JVLink MCP Server lets you talk to Claude (or other MCP clients) in natural Japanese to analyze horse racing data without writing SQL. The server serves data from a keiba.db database populated from JRA-VAN sources and supports queries about past race results, jockey performance, bloodline trends, and more. You can ask questions like, “What is the win rate of the #1 horse’s odds in recent G1 races?” or “Which sire lines have produced the most wins this year?” The MCP client configurations shown in the README demonstrate how to connect via UV-based routing so Claude, Cursor, VS Code, Windsurf, and other clients can query the server in real time. To use it, ensure the database is available and the MCP client is configured to launch the server with the appropriate environment variables (DB_TYPE and DB_PATH) so the server can access keiba.db.

How to install

Prerequisites:

  • Python installed (recommended 3.8+)
  • uv (MCP client runner) installed on your system
  • Access to a populated keiba.db database (SQLite by default)

Step-by-step:

  1. Clone the MCP server repository and navigate into it git clone https://github.com/miyamamoto/jvlink-mcp-server.git cd jvlink-mcp-server

  2. Install the uv MCP client runner (Python package) pip install uv

  3. Prepare the database (SQLite as recommended) and ensure keiba.db exists

    • Use the provided JR AVL tools or your own process to generate keiba.db
    • Ensure DB_PATH points to the correct location of keiba.db
  4. Run or integrate the MCP server with your MCP client

    • Example command (via uv): uv run --directory /path/to/jvlink-mcp-server python -m jvlink_mcp_server.server
    • Or configure your MCP client (Claude Desktop, Cursor, VS Code, etc.) to use the same command and environment variables described in the README.
  5. Verify the server is responsive by issuing a sample query from Claude or your MCP client.

Note: The server expects DB_TYPE and DB_PATH environment variables.
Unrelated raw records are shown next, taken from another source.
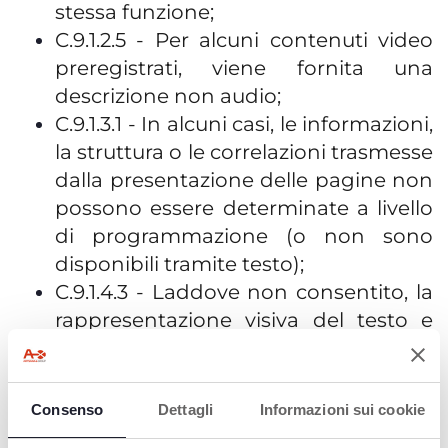
stessa funzione;
C.9.1.2.5 - Per alcuni contenuti video
preregistrati, viene fornita una
descrizione non audio;
C.9.1.3.1 - In alcuni casi, le informazioni,
la struttura o le correlazioni trasmesse
dalla presentazione delle pagine non
possono essere determinate a livello
di programmazione (o non sono
disponibili tramite testo);
C.9.1.4.3 - Laddove non consentito, la
rappresentazione visiva del testo e
delle immagini contenenti testo non
ha il rapporto di contrasto minimo
richiesto;
Consenso
Dettagli
Informazioni sui cookie
C.9.1.4.11 - Per alcuni componenti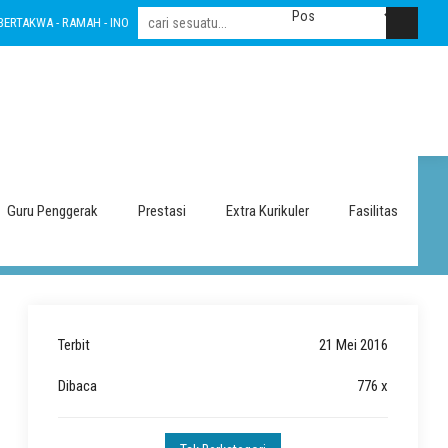
A - RAMAH - INOVATIF - LESTARI - INTEGRITAS - AMANAH - NASIONALIS
BERTAK
Guru Penggerak
Prestasi
Extra Kurikuler
Fasilitas
Terbit
21 Mei 2016
Dibaca
776 x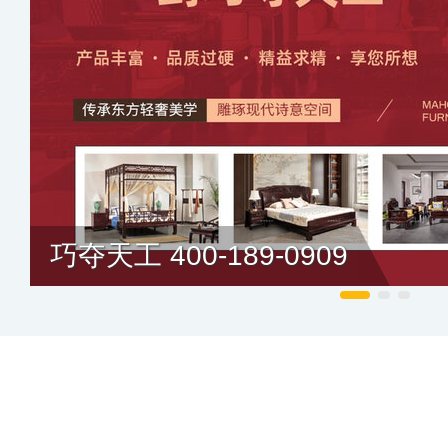
巧夺天工 400-189-0909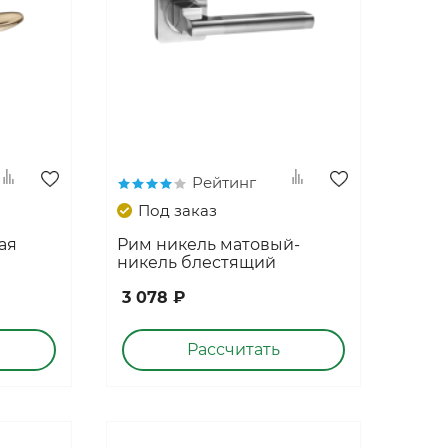
Рейтинг
Под заказ
ая
Рим никель матовый-
никель блестящий
3 078 ₽
Рассчитать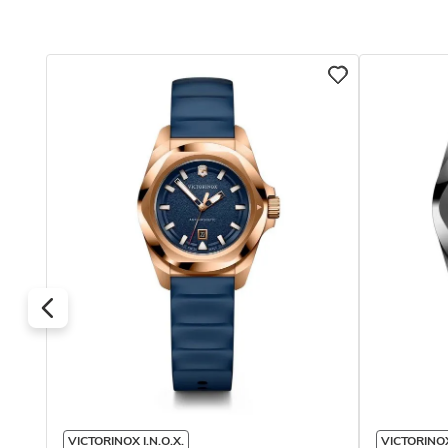
VICTORINOX I.N.O.X.
VICTORINOX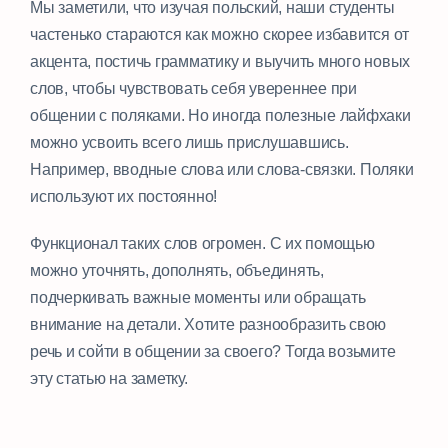
Мы заметили, что изучая польский, наши студенты
частенько стараются как можно скорее избавится от
акцента, постичь грамматику и выучить много новых
слов, чтобы чувствовать себя увереннее при
общении с поляками. Но иногда полезные лайфхаки
можно усвоить всего лишь прислушавшись.
Например, вводные слова или слова-связки. Поляки
используют их постоянно!
Функционал таких слов огромен. С их помощью
можно уточнять, дополнять, объединять,
подчеркивать важные моменты или обращать
внимание на детали. Хотите разнообразить свою
речь и сойти в общении за своего? Тогда возьмите
эту статью на заметку.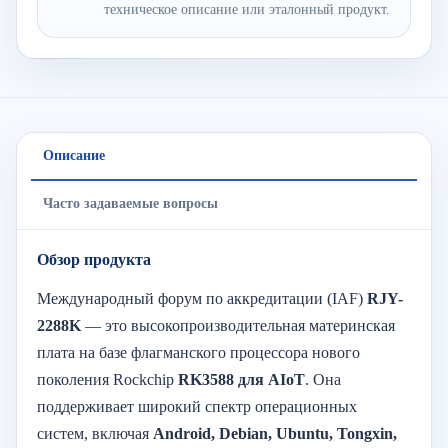
техническое описание или эталонный продукт.
Описание
Часто задаваемые вопросы
Обзор продукта
Международный форум по аккредитации (IAF)
RJY-
2288K
— это высокопроизводительная материнская
плата на базе флагманского процессора нового
поколения Rockchip
RK3588 для AIoT
. Она
поддерживает широкий спектр операционных
систем, включая
Android, Debian, Ubuntu, Tongxin,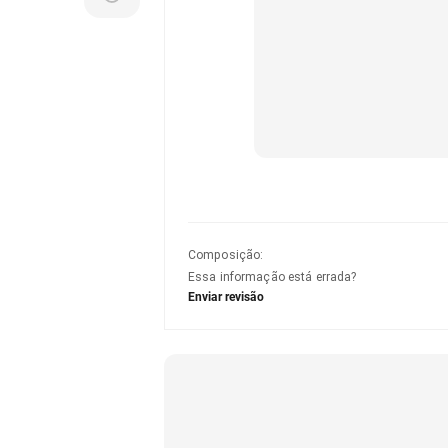
Composição
:
Essa informação está errada?
Enviar revisão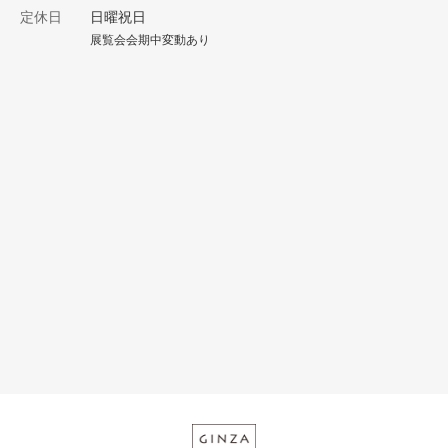
定休日
日曜祝日
展覧会会期中変動あり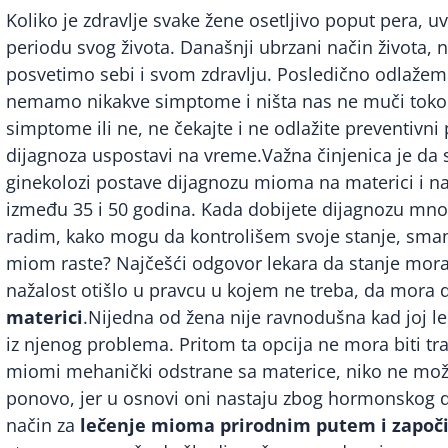
Koliko je zdravlje svake žene osetljivo poput pera, 
periodu svog života. Današnji ubrzani način života
posvetimo sebi i svom zdravlju. Posledično odlažem
nemamo nikakve simptome i ništa nas ne muči toko
simptome ili ne, ne čekajte i ne odlažite preventivni 
dijagnoza uspostavi na vreme.Važna činjenica je da s
ginekolozi postave dijagnozu mioma na materici i n
između 35 i 50 godina. Kada dobijete dijagnozu mnog
radim, kako mogu da kontrolišem svoje stanje, smanj
miom raste? Najčešći odgovor lekara da stanje mora d
nažalost otišlo u pravcu u kojem ne treba, da mora 
materici
.Nijedna od žena nije ravnodušna kad joj l
iz njenog problema. Pritom ta opcija ne mora biti tr
miomi mehanički odstrane sa materice, niko ne može
ponovo, jer u osnovi oni nastaju zbog hormonskog di
način za
lečenje mioma prirodnim putem i započi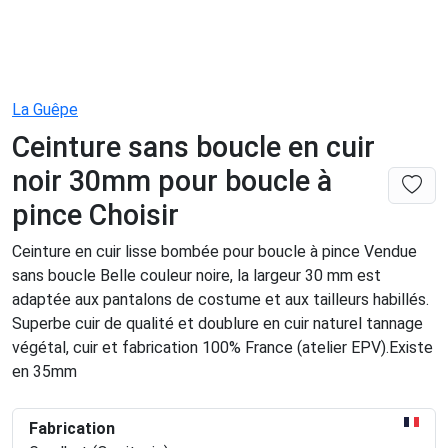
La Guêpe
Ceinture sans boucle en cuir
noir 30mm pour boucle à
pince Choisir
Ceinture en cuir lisse bombée pour boucle à pince Vendue
sans boucle Belle couleur noire, la largeur 30 mm est
adaptée aux pantalons de costume et aux tailleurs habillés.
Superbe cuir de qualité et doublure en cuir naturel tannage
végétal, cuir et fabrication 100% France (atelier EPV).Existe
en 35mm
Fabrication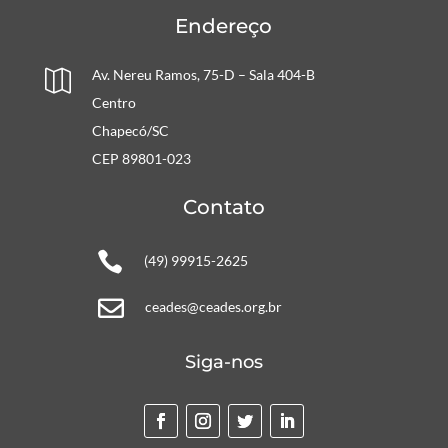
Endereço
Av. Nereu Ramos, 75-D – Sala 404-B

Centro
Chapecó/SC
CEP 89801-023
Contato

(49) 99915-2625

ceades@ceades.org.br
Siga-nos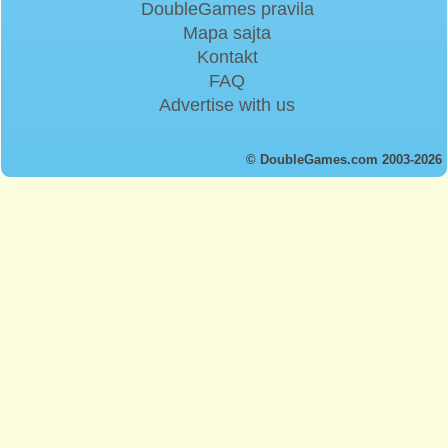
DoubleGames pravila
Mapa sajta
Kontakt
FAQ
Advertise with us
© DoubleGames.com 2003-2026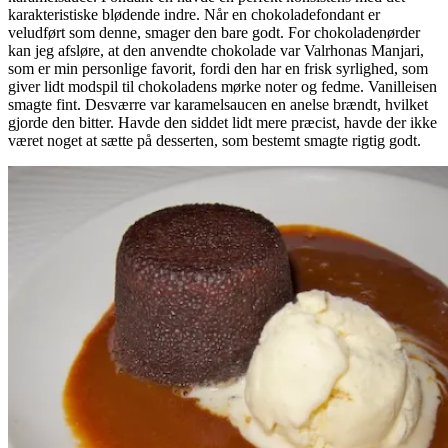
karakteristiske blødende indre. Når en chokoladefondant er
veludført som denne, smager den bare godt. For chokoladenørder
kan jeg afsløre, at den anvendte chokolade var Valrhonas Manjari,
som er min personlige favorit, fordi den har en frisk syrlighed, som
giver lidt modspil til chokoladens mørke noter og fedme. Vanilleisen
smagte fint. Desværre var karamelsaucen en anelse brændt, hvilket
gjorde den bitter. Havde den siddet lidt mere præcist, havde der ikke
været noget at sætte på desserten, som bestemt smagte rigtig godt.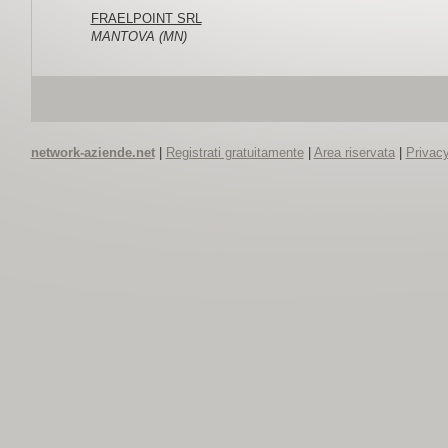
FRAELPOINT SRL
MANTOVA (MN)
network-aziende.net
|
Registrati gratuitamente
|
Area riservata
|
Privacy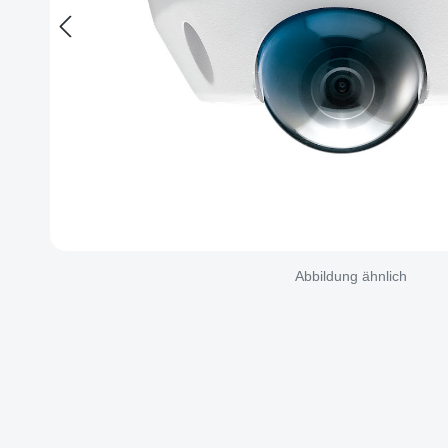
Abbildung ähnlich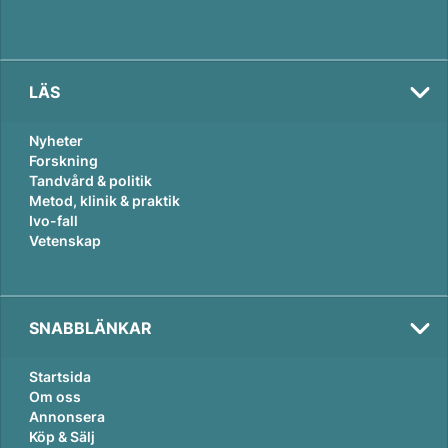
LÄS
Nyheter
Forskning
Tandvård & politik
Metod, klinik & praktik
Ivo-fall
Vetenskap
SNABBLÄNKAR
Startsida
Om oss
Annonsera
Köp & Sälj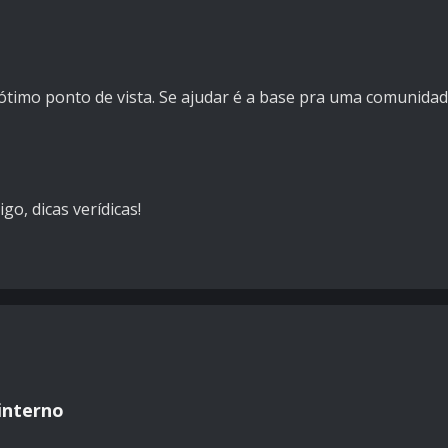
ótimo ponto de vista. Se ajudar é a base pra uma comunidad
o, dicas verídicas!
 interno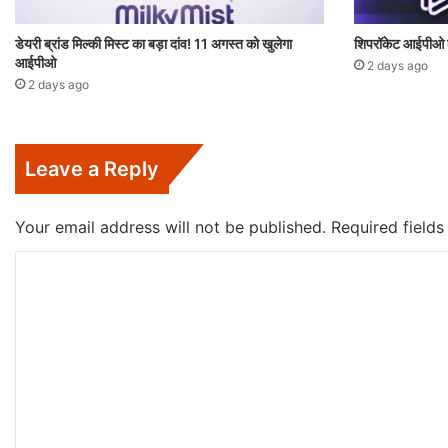
डेयरी ब्रांड मिल्की मिस्ट का बड़ा दांव! 11 अगस्त को खुलेगा
शिपरॉकेट आईपीओ 
आईपीओ
2 days ago
2 days ago
Leave a Reply
Your email address will not be published.
Required field
C
o
m
m
e
n
t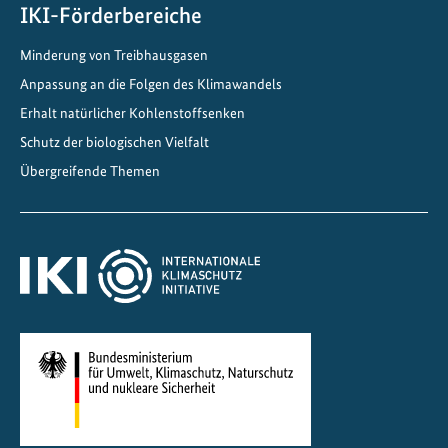
e
IKI-Förderbereiche
r
Minderung von Treibhausgasen
i
Anpassung an die Folgen des Klimawandels
k
a
Erhalt natürlicher Kohlenstoffsenken
u
Schutz der biologischen Vielfalt
n
Übergreifende Themen
d
d
i
e
K
a
r
i
b
i
k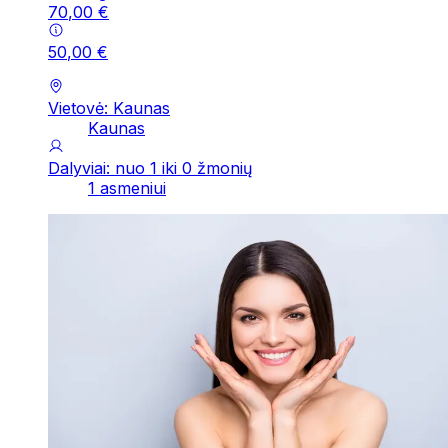
70
,
00
€
50
,
00
€
Vietovė: Kaunas
Kaunas
Dalyviai: nuo 1 iki 0 žmonių
1 asmeniui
Adjust DB_PATH to the location of keiba.db and choose DB_TYPE (sqlite/duckdb/postgresql) as needed.

Additional notes

Tips and common considerations:

  • Ensure keiba.db exists and is accessible to the MCP runner; verify file permissions.
  • If you switch databases (e.g., to Postgres or DuckDB), update DB_TYPE and related connection settings accordingly.
  • When using Windows, you may need to adjust the command from uv to uv.exe in your client configuration.
  • For local development, keeping the keiba.db file in a synced location (cloud drive) can simplify cross-device usage, but ensure data integrity during concurrent access.
  • The server supports multiple MCP clients; the same mcpServers entry can be extended with more server names if needed.
  • If the server cannot start, check that uv is installed (uv --version), and that the DB_PATH points to a valid database file.
  • The README references several sample client configurations for Claude Desktop, Claude Code, Cursor, VS Code, Windsurf, and Codex CLI; adapt the environment variables and paths to your local setup.